Reproduce the data in full, exactly.
────────
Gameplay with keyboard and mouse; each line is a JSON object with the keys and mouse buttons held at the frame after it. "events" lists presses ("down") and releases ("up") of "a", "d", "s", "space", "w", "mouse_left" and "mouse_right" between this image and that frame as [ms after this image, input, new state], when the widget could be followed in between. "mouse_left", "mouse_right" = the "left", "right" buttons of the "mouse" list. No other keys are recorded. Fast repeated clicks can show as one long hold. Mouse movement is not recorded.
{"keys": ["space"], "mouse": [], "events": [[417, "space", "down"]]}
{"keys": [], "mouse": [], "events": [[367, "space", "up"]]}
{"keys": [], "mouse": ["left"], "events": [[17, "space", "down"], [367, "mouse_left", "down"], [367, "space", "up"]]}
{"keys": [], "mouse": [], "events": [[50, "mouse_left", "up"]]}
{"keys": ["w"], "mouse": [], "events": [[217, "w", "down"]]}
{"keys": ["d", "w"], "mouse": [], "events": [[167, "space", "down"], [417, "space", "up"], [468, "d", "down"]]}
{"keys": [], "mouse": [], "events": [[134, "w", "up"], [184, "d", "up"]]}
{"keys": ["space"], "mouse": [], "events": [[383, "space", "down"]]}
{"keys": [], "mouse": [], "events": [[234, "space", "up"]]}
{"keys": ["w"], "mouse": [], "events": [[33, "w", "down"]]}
────────
• **ANSWER SECTION**:
Gameplay with keyboard and mouse; each line is a JSON object with the keys and mouse buttons held at the frame after it. "events" lists presses ("down") and releases ("up") of "a", "d", "s", "space", "w", "mouse_left" and "mouse_right" between this image and that frame as [ms after this image, input, new state], when the widget could be followed in between. "mouse_left", "mouse_right" = the "left", "right" buttons of the "mouse" list. No other keys are recorded. Fast repeated clicks can show as one long hold. Mouse movement is not recorded.
{"keys": ["space"], "mouse": [], "events": [[417, "space", "down"]]}
{"keys": [], "mouse": [], "events": [[367, "space", "up"]]}
{"keys": [], "mouse": ["left"], "events": [[17, "space", "down"], [367, "mouse_left", "down"], [367, "space", "up"]]}
{"keys": [], "mouse": [], "events": [[50, "mouse_left", "up"]]}
{"keys": ["w"], "mouse": [], "events": [[217, "w", "down"]]}
{"keys": ["d", "w"], "mouse": [], "events": [[167, "space", "down"], [417, "space", "up"], [468, "d", "down"]]}
{"keys": [], "mouse": [], "events": [[134, "w", "up"], [184, "d", "up"]]}
{"keys": ["space"], "mouse": [], "events": [[383, "space", "down"]]}
{"keys": [], "mouse": [], "events": [[234, "space", "up"]]}
{"keys": ["w"], "mouse": [], "events": [[33, "w", "down"]]}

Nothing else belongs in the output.